** Opening Task inputs block **

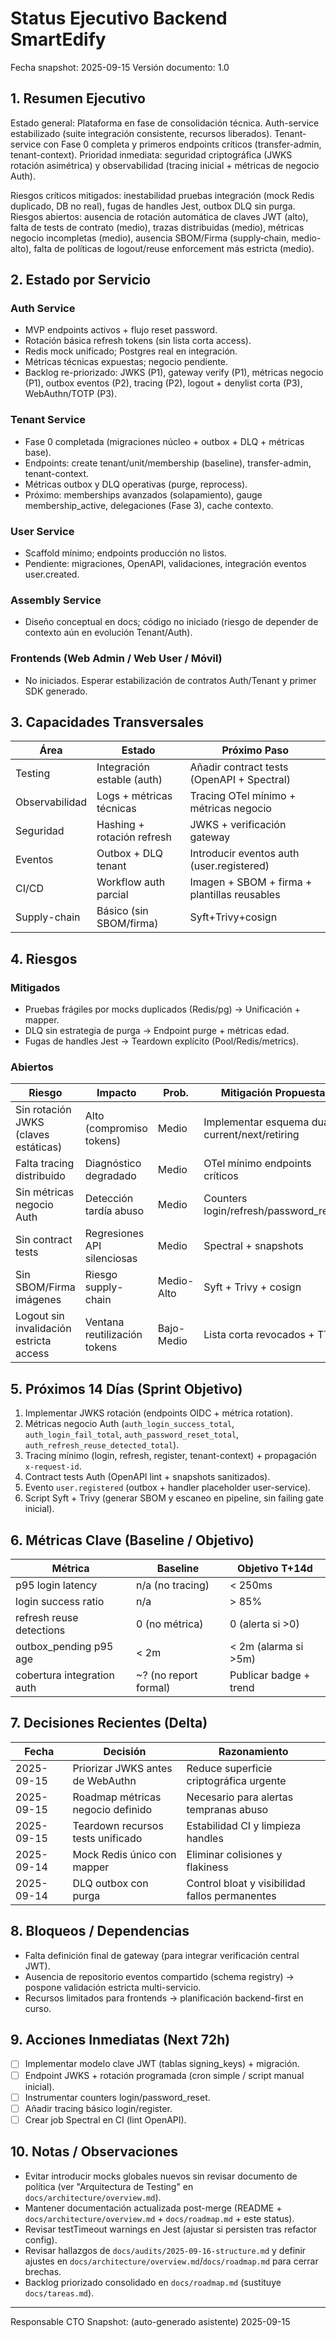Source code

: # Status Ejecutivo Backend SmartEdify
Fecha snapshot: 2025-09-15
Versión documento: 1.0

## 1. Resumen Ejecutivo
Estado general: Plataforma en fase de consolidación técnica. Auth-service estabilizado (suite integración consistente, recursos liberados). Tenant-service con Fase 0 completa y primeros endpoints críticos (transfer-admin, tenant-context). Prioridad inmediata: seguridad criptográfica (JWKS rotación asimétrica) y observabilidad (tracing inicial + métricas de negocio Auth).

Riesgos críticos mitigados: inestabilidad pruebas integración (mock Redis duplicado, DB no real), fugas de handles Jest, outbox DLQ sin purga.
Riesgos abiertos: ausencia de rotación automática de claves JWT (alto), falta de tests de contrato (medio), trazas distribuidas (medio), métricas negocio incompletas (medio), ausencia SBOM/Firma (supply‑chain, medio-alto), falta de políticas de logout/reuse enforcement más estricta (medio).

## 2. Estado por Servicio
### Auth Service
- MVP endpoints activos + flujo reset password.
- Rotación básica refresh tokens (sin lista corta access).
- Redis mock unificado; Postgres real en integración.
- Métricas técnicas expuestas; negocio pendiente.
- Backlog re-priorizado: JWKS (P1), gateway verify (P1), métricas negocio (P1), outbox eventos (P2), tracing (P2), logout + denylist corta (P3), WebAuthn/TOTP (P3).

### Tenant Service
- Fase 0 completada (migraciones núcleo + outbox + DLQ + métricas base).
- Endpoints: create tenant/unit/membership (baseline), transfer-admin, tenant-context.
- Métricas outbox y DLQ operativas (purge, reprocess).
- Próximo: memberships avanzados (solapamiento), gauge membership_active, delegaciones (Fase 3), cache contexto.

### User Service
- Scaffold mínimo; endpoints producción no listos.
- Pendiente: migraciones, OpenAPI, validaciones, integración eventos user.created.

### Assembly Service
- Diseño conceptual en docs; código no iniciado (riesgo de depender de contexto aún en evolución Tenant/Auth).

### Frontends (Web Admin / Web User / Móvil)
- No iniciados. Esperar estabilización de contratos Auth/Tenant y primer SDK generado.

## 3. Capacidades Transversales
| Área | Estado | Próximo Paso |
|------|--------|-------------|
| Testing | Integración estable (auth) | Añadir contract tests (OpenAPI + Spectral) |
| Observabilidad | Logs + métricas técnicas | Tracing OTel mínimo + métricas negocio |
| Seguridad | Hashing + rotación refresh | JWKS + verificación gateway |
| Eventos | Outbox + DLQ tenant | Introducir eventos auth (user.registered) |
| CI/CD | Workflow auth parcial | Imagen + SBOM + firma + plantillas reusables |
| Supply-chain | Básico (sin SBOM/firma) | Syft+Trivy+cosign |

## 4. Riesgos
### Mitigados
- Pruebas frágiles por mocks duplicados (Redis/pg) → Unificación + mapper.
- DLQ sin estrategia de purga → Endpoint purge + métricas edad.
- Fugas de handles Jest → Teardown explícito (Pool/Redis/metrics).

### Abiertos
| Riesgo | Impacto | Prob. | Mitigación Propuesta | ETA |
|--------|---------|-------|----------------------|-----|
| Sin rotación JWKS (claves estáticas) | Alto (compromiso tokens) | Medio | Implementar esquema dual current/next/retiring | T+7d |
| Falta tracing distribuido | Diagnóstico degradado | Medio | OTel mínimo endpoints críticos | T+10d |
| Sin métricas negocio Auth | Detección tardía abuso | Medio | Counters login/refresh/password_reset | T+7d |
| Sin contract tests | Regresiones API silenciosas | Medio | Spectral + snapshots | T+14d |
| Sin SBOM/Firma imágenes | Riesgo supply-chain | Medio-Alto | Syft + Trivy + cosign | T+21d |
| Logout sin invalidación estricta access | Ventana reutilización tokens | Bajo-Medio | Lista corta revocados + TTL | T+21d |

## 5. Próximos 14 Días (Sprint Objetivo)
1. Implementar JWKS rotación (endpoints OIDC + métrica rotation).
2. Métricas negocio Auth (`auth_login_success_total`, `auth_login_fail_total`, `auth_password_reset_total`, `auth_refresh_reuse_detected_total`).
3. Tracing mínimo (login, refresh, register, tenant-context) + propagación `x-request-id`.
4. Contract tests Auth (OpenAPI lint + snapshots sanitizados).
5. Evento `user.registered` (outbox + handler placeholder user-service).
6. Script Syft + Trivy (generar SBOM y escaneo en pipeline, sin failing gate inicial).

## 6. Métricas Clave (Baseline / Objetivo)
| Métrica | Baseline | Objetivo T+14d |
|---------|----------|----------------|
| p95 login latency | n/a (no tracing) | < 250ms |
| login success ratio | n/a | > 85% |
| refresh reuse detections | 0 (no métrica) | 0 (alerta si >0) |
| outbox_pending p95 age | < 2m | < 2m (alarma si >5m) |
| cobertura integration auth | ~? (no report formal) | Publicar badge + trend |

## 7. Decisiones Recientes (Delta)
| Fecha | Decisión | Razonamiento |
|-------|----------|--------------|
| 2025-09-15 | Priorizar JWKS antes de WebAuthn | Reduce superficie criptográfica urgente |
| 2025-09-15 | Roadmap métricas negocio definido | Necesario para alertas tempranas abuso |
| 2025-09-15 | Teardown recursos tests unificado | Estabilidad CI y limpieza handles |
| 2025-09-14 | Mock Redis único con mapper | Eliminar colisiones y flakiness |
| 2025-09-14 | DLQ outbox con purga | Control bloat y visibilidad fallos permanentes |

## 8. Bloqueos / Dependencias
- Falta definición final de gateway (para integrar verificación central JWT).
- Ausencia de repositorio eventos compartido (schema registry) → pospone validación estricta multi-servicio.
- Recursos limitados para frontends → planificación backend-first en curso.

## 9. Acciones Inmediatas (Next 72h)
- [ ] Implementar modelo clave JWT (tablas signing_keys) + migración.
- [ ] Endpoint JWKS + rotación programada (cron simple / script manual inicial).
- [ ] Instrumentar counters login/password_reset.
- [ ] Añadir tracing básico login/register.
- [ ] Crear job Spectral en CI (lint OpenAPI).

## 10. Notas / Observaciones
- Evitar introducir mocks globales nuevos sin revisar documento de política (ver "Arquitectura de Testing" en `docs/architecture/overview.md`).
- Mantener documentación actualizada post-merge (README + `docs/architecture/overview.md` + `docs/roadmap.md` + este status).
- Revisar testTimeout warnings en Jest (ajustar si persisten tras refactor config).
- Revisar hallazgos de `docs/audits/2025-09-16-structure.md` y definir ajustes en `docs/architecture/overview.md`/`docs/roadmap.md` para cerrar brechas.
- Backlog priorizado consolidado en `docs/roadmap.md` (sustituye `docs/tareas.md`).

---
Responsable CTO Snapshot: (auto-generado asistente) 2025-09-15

** Closing Task inputs block **

Please provide a faithful transcription of all the data, pictures excluded.

- **Reply**:
Source code

: # Status Ejecutivo Backend SmartEdify
Fecha snapshot: 2025-09-15
Versión documento: 1.0

## 1. Resumen Ejecutivo
Estado general: Plataforma en fase de consolidación técnica. Auth-service estabilizado (suite integración consistente, recursos liberados). Tenant-service con Fase 0 completa y primeros endpoints críticos (transfer-admin, tenant-context). Prioridad inmediata: seguridad criptográfica (JWKS rotación asimétrica) y observabilidad (tracing inicial + métricas de negocio Auth).

Riesgos críticos mitigados: inestabilidad pruebas integración (mock Redis duplicado, DB no real), fugas de handles Jest, outbox DLQ sin purga.
Riesgos abiertos: ausencia de rotación automática de claves JWT (alto), falta de tests de contrato (medio), trazas distribuidas (medio), métricas negocio incompletas (medio), ausencia SBOM/Firma (supply‑chain, medio-alto), falta de políticas de logout/reuse enforcement más estricta (medio).

## 2. Estado por Servicio
### Auth Service
- MVP endpoints activos + flujo reset password.
- Rotación básica refresh tokens (sin lista corta access).
- Redis mock unificado; Postgres real en integración.
- Métricas técnicas expuestas; negocio pendiente.
- Backlog re-priorizado: JWKS (P1), gateway verify (P1), métricas negocio (P1), outbox eventos (P2), tracing (P2), logout + denylist corta (P3), WebAuthn/TOTP (P3).

### Tenant Service
- Fase 0 completada (migraciones núcleo + outbox + DLQ + métricas base).
- Endpoints: create tenant/unit/membership (baseline), transfer-admin, tenant-context.
- Métricas outbox y DLQ operativas (purge, reprocess).
- Próximo: memberships avanzados (solapamiento), gauge membership_active, delegaciones (Fase 3), cache contexto.

### User Service
- Scaffold mínimo; endpoints producción no listos.
- Pendiente: migraciones, OpenAPI, validaciones, integración eventos user.created.

### Assembly Service
- Diseño conceptual en docs; código no iniciado (riesgo de depender de contexto aún en evolución Tenant/Auth).

### Frontends (Web Admin / Web User / Móvil)
- No iniciados. Esperar estabilización de contratos Auth/Tenant y primer SDK generado.

## 3. Capacidades Transversales
| Área | Estado | Próximo Paso |
|------|--------|-------------|
| Testing | Integración estable (auth) | Añadir contract tests (OpenAPI + Spectral) |
| Observabilidad | Logs + métricas técnicas | Tracing OTel mínimo + métricas negocio |
| Seguridad | Hashing + rotación refresh | JWKS + verificación gateway |
| Eventos | Outbox + DLQ tenant | Introducir eventos auth (user.registered) |
| CI/CD | Workflow auth parcial | Imagen + SBOM + firma + plantillas reusables |
| Supply-chain | Básico (sin SBOM/firma) | Syft+Trivy+cosign |

## 4. Riesgos
### Mitigados
- Pruebas frágiles por mocks duplicados (Redis/pg) → Unificación + mapper.
- DLQ sin estrategia de purga → Endpoint purge + métricas edad.
- Fugas de handles Jest → Teardown explícito (Pool/Redis/metrics).

### Abiertos
| Riesgo | Impacto | Prob. | Mitigación Propuesta | ETA |
|--------|---------|-------|----------------------|-----|
| Sin rotación JWKS (claves estáticas) | Alto (compromiso tokens) | Medio | Implementar esquema dual current/next/retiring | T+7d |
| Falta tracing distribuido | Diagnóstico degradado | Medio | OTel mínimo endpoints críticos | T+10d |
| Sin métricas negocio Auth | Detección tardía abuso | Medio | Counters login/refresh/password_reset | T+7d |
| Sin contract tests | Regresiones API silenciosas | Medio | Spectral + snapshots | T+14d |
| Sin SBOM/Firma imágenes | Riesgo supply-chain | Medio-Alto | Syft + Trivy + cosign | T+21d |
| Logout sin invalidación estricta access | Ventana reutilización tokens | Bajo-Medio | Lista corta revocados + TTL | T+21d |

## 5. Próximos 14 Días (Sprint Objetivo)
1. Implementar JWKS rotación (endpoints OIDC + métrica rotation).
2. Métricas negocio Auth (`auth_login_success_total`, `auth_login_fail_total`, `auth_password_reset_total`, `auth_refresh_reuse_detected_total`).
3. Tracing mínimo (login, refresh, register, tenant-context) + propagación `x-request-id`.
4. Contract tests Auth (OpenAPI lint + snapshots sanitizados).
5. Evento `user.registered` (outbox + handler placeholder user-service).
6. Script Syft + Trivy (generar SBOM y escaneo en pipeline, sin failing gate inicial).

## 6. Métricas Clave (Baseline / Objetivo)
| Métrica | Baseline | Objetivo T+14d |
|---------|----------|----------------|
| p95 login latency | n/a (no tracing) | < 250ms |
| login success ratio | n/a | > 85% |
| refresh reuse detections | 0 (no métrica) | 0 (alerta si >0) |
| outbox_pending p95 age | < 2m | < 2m (alarma si >5m) |
| cobertura integration auth | ~? (no report formal) | Publicar badge + trend |

## 7. Decisiones Recientes (Delta)
| Fecha | Decisión | Razonamiento |
|-------|----------|--------------|
| 2025-09-15 | Priorizar JWKS antes de WebAuthn | Reduce superficie criptográfica urgente |
| 2025-09-15 | Roadmap métricas negocio definido | Necesario para alertas tempranas abuso |
| 2025-09-15 | Teardown recursos tests unificado | Estabilidad CI y limpieza handles |
| 2025-09-14 | Mock Redis único con mapper | Eliminar colisiones y flakiness |
| 2025-09-14 | DLQ outbox con purga | Control bloat y visibilidad fallos permanentes |

## 8. Bloqueos / Dependencias
- Falta definición final de gateway (para integrar verificación central JWT).
- Ausencia de repositorio eventos compartido (schema registry) → pospone validación estricta multi-servicio.
- Recursos limitados para frontends → planificación backend-first en curso.

## 9. Acciones Inmediatas (Next 72h)
- [ ] Implementar modelo clave JWT (tablas signing_keys) + migración.
- [ ] Endpoint JWKS + rotación programada (cron simple / script manual inicial).
- [ ] Instrumentar counters login/password_reset.
- [ ] Añadir tracing básico login/register.
- [ ] Crear job Spectral en CI (lint OpenAPI).

## 10. Notas / Observaciones
- Evitar introducir mocks globales nuevos sin revisar documento de política (ver "Arquitectura de Testing" en `docs/architecture/overview.md`).
- Mantener documentación actualizada post-merge (README + `docs/architecture/overview.md` + `docs/roadmap.md` + este status).
- Revisar testTimeout warnings en Jest (ajustar si persisten tras refactor config).
- Revisar hallazgos de `docs/audits/2025-09-16-structure.md` y definir ajustes en `docs/architecture/overview.md`/`docs/roadmap.md` para cerrar brechas.
- Backlog priorizado consolidado en `docs/roadmap.md` (sustituye `docs/tareas.md`).

---
Responsable CTO Snapshot: (auto-generado asistente) 2025-09-15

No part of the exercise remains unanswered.